◆ Exercise goal
Exactly the lines from the line containing "fruit bowl: none" through the final line of the entries below must be returned, and only those, without pictures.
§
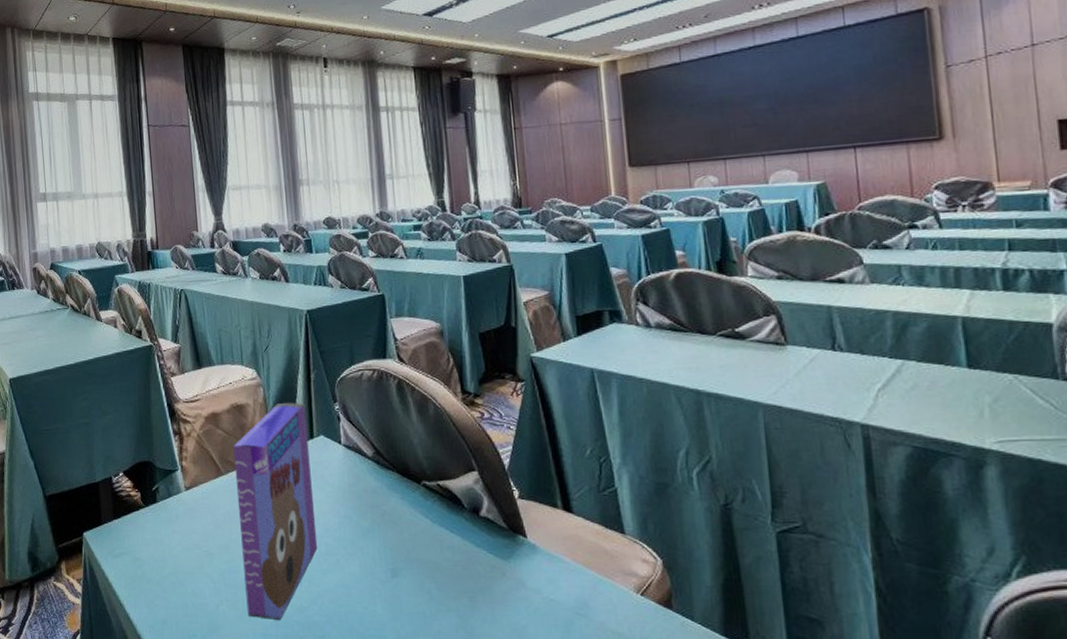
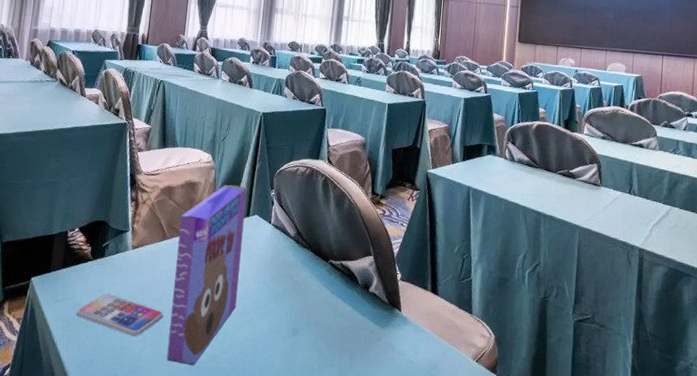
smartphone: none [138,544,235,590] -> present [76,294,164,336]

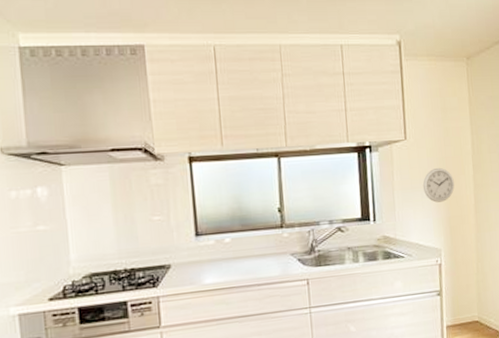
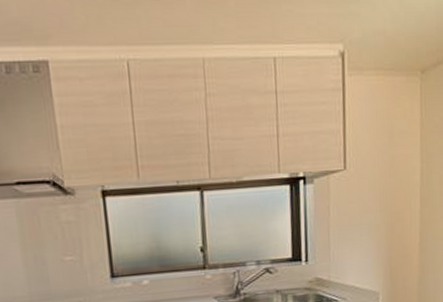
wall clock: present [422,167,455,203] -> none [362,201,398,241]

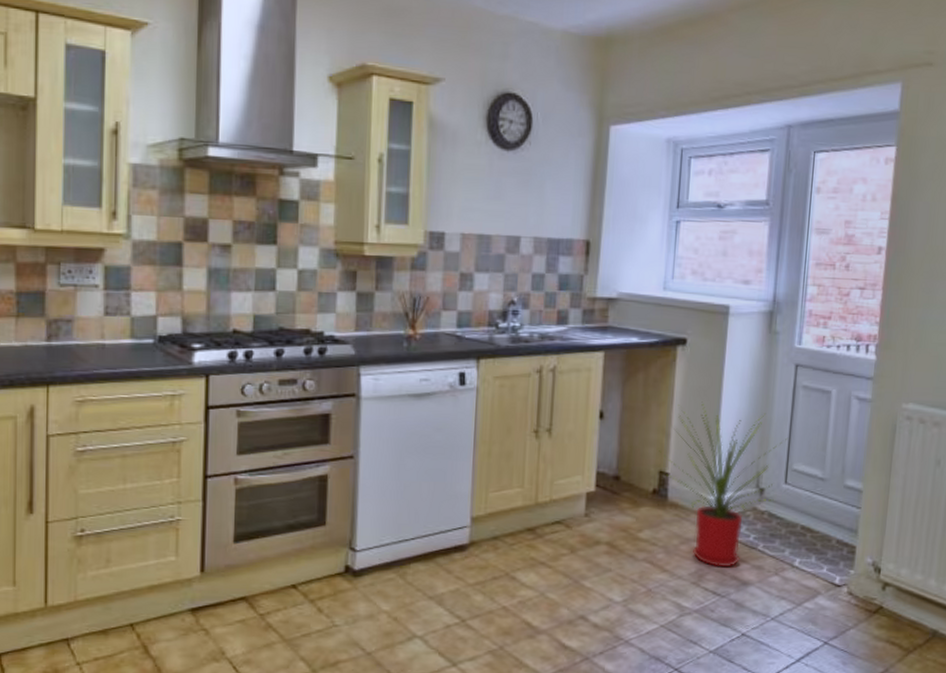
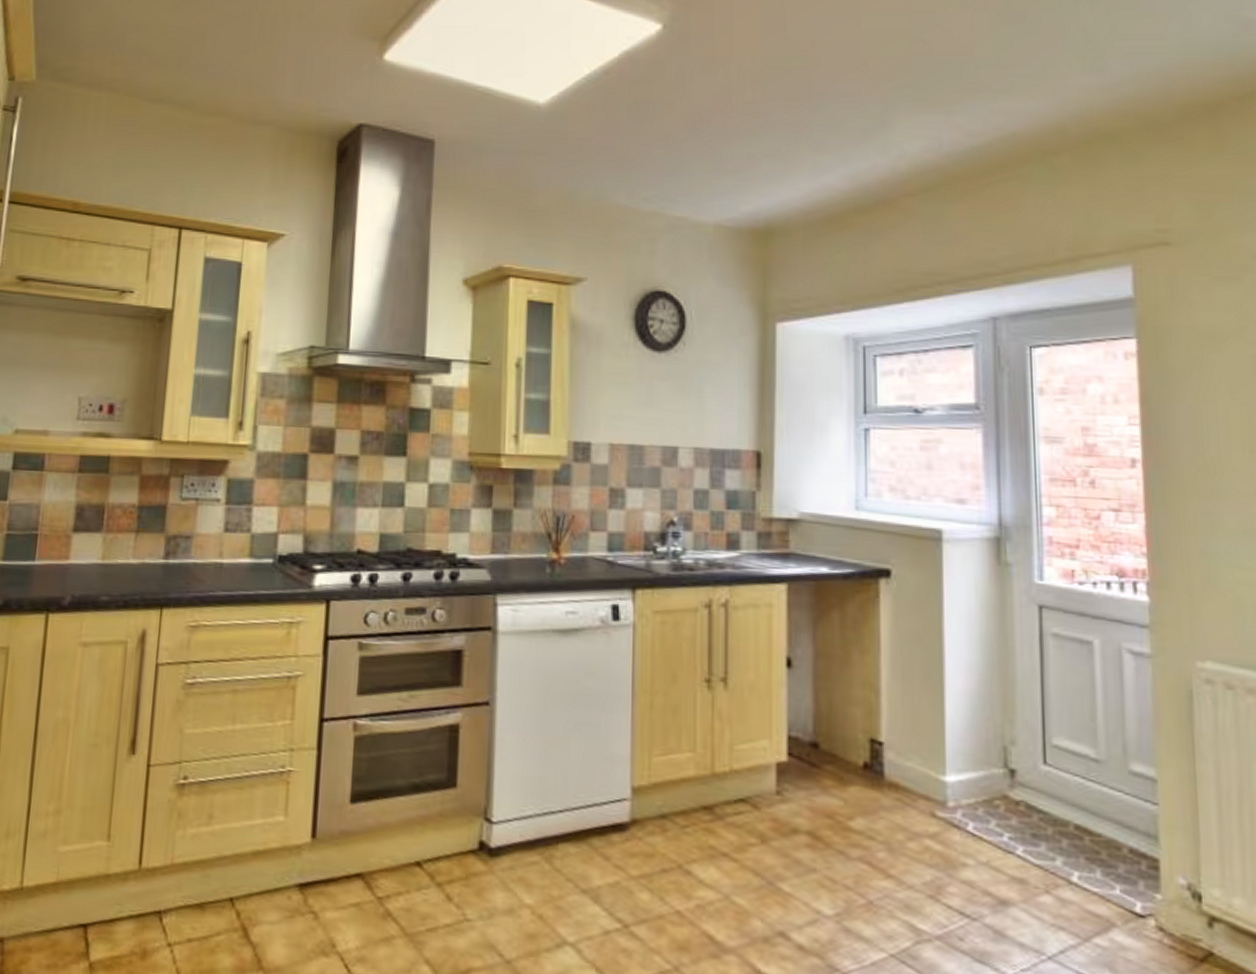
house plant: present [659,401,788,568] -> none [867,650,1040,878]

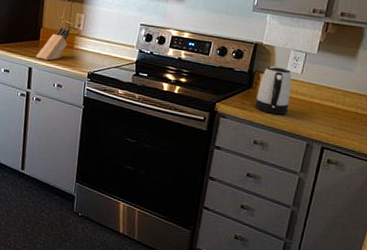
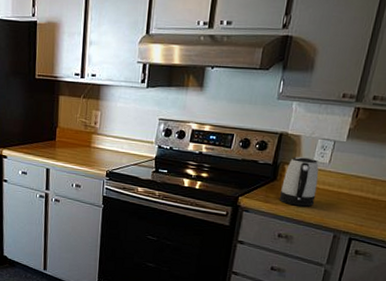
knife block: present [35,27,70,61] -> none [52,126,86,161]

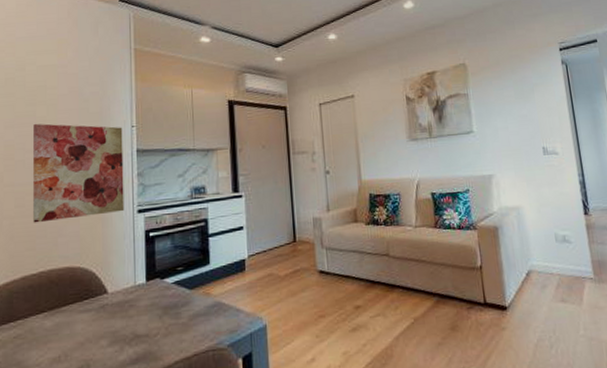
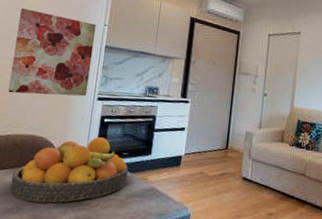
fruit bowl: none [53,255,188,345] -> present [10,137,129,203]

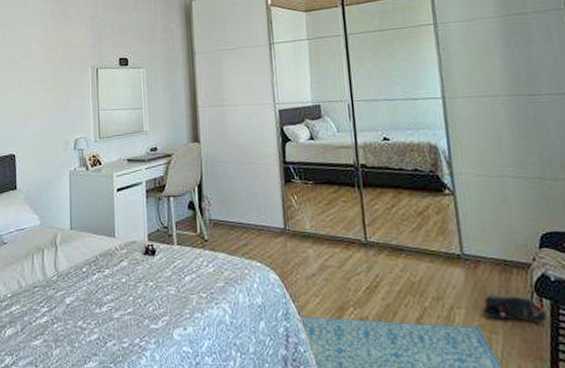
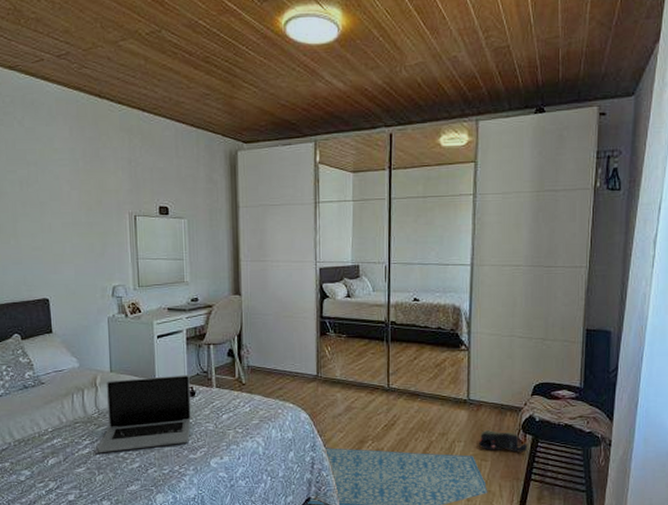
laptop: none [55,231,152,321] -> present [97,375,191,452]

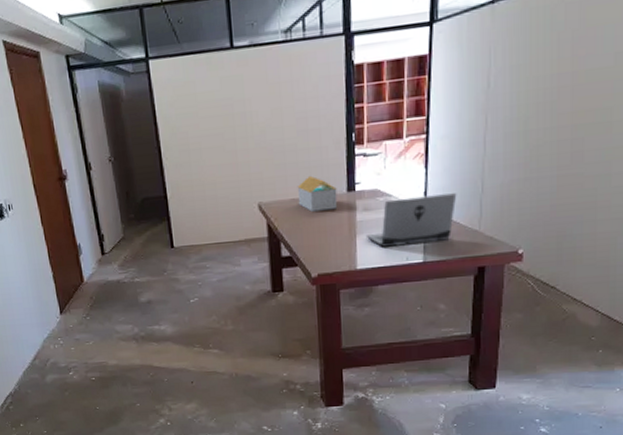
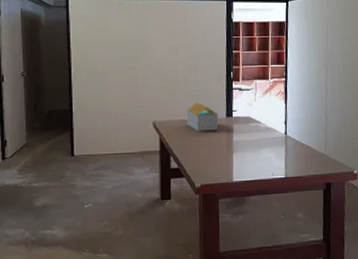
laptop computer: present [365,193,457,247] -> none [240,124,309,164]

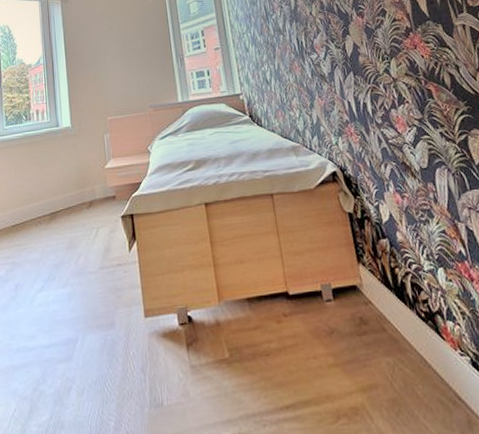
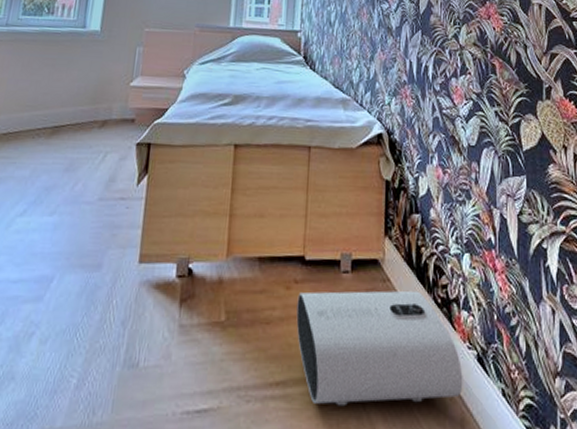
air purifier: none [289,308,463,421] -> present [296,290,463,407]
§
◆ Finished exercise
fruit bowl: none [53,255,188,345] -> present [10,137,129,203]

laptop: none [55,231,152,321] -> present [97,375,191,452]

laptop computer: present [365,193,457,247] -> none [240,124,309,164]

air purifier: none [289,308,463,421] -> present [296,290,463,407]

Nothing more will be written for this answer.